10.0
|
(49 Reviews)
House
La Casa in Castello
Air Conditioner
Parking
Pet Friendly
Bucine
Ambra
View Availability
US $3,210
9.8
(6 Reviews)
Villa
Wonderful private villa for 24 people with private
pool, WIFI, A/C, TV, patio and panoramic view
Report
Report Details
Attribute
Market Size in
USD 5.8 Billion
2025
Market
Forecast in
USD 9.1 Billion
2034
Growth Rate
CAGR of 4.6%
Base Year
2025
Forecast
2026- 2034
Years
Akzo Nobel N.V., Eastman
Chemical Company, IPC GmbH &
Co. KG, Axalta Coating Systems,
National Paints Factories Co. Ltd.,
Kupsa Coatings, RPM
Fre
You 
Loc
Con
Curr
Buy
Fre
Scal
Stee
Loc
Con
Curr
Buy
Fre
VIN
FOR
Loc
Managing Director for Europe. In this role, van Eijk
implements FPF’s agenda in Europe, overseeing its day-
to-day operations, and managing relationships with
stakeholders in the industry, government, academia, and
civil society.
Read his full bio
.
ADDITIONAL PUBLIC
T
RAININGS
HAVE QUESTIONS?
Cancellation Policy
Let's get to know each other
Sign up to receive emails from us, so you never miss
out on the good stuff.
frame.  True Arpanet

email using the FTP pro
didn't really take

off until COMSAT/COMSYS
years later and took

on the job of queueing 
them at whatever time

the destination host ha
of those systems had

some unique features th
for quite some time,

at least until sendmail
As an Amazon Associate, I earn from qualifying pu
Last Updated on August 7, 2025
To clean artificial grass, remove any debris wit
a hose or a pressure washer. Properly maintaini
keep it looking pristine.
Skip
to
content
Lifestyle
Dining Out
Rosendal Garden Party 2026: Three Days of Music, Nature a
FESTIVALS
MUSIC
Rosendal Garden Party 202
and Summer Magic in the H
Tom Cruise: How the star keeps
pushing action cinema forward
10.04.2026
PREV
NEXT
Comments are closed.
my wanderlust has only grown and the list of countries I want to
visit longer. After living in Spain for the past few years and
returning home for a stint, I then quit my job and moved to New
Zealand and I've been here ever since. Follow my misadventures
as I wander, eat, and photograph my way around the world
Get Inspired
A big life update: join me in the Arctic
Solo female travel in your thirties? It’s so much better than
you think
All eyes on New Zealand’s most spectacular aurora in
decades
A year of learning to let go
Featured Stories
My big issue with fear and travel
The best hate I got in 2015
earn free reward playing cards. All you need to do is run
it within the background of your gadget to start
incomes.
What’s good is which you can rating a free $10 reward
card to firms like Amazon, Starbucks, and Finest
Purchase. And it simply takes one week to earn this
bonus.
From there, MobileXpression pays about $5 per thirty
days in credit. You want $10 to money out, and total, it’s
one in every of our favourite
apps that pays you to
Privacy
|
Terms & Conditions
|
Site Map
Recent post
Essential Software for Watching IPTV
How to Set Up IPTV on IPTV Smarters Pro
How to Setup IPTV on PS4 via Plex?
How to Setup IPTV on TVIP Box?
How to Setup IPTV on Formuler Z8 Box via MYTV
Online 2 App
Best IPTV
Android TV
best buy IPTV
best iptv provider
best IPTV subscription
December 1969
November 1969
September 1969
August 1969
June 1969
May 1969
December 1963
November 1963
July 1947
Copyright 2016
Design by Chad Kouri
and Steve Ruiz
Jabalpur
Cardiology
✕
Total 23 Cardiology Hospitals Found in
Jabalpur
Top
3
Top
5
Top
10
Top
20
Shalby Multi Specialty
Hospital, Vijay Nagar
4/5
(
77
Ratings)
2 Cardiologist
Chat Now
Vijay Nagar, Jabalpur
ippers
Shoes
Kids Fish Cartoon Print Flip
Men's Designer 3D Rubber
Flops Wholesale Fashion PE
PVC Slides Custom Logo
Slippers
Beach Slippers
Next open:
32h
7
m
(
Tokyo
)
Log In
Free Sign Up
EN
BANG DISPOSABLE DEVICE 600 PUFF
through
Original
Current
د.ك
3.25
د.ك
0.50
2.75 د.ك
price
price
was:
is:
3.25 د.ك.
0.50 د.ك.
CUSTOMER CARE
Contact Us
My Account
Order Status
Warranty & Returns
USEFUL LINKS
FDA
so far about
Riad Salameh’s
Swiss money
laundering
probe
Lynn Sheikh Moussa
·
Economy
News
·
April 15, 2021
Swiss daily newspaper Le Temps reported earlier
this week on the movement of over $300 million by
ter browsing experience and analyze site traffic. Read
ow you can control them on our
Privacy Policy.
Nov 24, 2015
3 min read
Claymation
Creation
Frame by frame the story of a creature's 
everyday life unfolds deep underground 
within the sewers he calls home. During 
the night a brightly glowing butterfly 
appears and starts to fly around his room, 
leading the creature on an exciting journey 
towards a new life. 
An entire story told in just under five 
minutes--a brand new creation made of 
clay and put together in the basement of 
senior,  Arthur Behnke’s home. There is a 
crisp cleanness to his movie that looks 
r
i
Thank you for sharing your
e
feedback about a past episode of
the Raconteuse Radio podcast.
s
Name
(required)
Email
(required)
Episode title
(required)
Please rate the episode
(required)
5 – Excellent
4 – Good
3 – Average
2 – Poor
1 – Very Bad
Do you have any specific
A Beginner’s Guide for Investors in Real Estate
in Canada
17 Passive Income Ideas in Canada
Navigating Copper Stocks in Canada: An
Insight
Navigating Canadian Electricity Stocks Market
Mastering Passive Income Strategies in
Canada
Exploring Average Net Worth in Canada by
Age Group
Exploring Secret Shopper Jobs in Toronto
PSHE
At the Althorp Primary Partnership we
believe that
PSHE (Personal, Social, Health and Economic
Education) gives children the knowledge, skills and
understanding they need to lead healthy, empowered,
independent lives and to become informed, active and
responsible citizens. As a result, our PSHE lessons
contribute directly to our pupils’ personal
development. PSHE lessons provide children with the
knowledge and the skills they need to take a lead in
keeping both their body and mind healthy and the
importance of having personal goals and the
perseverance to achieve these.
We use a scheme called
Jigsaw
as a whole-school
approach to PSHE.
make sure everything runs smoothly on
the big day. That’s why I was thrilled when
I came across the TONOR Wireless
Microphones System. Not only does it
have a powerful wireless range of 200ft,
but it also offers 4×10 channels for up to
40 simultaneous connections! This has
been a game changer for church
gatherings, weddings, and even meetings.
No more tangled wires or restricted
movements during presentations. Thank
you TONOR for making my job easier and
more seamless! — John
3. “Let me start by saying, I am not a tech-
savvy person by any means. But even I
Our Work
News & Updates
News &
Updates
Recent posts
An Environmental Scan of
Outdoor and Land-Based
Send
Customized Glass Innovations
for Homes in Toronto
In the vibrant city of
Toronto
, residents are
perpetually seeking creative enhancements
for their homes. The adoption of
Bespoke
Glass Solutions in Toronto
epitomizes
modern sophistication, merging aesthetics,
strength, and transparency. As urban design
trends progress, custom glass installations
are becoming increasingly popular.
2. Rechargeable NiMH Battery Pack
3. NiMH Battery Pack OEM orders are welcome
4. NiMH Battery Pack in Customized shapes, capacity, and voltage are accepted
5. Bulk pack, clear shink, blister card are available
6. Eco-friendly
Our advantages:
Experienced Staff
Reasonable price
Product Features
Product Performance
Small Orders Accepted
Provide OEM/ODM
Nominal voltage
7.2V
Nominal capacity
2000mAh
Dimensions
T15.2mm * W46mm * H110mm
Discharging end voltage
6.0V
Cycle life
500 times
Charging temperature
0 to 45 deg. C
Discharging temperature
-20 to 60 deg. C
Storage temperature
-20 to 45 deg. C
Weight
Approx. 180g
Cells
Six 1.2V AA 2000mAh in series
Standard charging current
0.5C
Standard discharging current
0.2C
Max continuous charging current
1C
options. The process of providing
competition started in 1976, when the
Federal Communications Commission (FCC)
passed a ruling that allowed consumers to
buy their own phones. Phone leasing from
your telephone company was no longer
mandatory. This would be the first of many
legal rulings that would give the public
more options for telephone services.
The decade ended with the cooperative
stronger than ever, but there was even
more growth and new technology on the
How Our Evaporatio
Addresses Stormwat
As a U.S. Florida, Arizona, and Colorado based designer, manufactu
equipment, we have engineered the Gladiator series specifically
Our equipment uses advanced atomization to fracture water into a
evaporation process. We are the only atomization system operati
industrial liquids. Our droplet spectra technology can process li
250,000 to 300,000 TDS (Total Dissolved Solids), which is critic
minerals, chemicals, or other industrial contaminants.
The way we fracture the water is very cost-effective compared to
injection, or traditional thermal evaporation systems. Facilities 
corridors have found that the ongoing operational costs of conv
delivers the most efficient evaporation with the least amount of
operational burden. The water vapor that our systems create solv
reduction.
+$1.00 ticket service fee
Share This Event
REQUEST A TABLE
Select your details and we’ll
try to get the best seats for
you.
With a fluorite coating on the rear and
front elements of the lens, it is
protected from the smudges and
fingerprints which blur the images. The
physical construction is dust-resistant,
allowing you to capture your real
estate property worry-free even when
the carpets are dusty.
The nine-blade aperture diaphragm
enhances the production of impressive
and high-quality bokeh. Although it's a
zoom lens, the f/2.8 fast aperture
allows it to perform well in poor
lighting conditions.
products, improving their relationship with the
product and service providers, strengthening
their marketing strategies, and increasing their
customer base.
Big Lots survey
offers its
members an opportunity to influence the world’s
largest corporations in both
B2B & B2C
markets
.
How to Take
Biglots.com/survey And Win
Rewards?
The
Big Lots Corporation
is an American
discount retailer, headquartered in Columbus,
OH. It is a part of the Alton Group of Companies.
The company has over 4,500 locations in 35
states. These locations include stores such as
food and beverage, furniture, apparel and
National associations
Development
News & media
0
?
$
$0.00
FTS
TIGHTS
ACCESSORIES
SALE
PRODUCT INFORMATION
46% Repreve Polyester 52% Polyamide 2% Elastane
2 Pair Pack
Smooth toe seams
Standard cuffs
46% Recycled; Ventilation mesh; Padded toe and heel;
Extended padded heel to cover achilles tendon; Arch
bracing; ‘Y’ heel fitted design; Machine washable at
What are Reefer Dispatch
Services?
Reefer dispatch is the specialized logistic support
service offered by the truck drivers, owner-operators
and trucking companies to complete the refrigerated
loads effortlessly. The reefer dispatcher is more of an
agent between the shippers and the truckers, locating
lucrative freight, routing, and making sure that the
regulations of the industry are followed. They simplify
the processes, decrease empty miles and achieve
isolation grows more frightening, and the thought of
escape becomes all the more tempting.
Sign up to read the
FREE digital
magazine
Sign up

*****

There is a run of lines above from the one with "The nine-blade aperture diaphragm" to the one with "bracing; ‘Y’ heel"; print exactly that run, both ends included, and nothing else.

Finished exercise -
The nine-blade aperture diaphragm
enhances the production of impressive
and high-quality bokeh. Although it's a
zoom lens, the f/2.8 fast aperture
allows it to perform well in poor
lighting conditions.
products, improving their relationship with the
product and service providers, strengthening
their marketing strategies, and increasing their
customer base.
Big Lots survey
offers its
members an opportunity to influence the world’s
largest corporations in both
B2B & B2C
markets
.
How to Take
Biglots.com/survey And Win
Rewards?
The
Big Lots Corporation
is an American
discount retailer, headquartered in Columbus,
OH. It is a part of the Alton Group of Companies.
The company has over 4,500 locations in 35
states. These locations include stores such as
food and beverage, furniture, apparel and
National associations
Development
News & media
0
?
$
$0.00
FTS
TIGHTS
ACCESSORIES
SALE
PRODUCT INFORMATION
46% Repreve Polyester 52% Polyamide 2% Elastane
2 Pair Pack
Smooth toe seams
Standard cuffs
46% Recycled; Ventilation mesh; Padded toe and heel;
Extended padded heel to cover achilles tendon; Arch
bracing; ‘Y’ heel fitted design; Machine washable at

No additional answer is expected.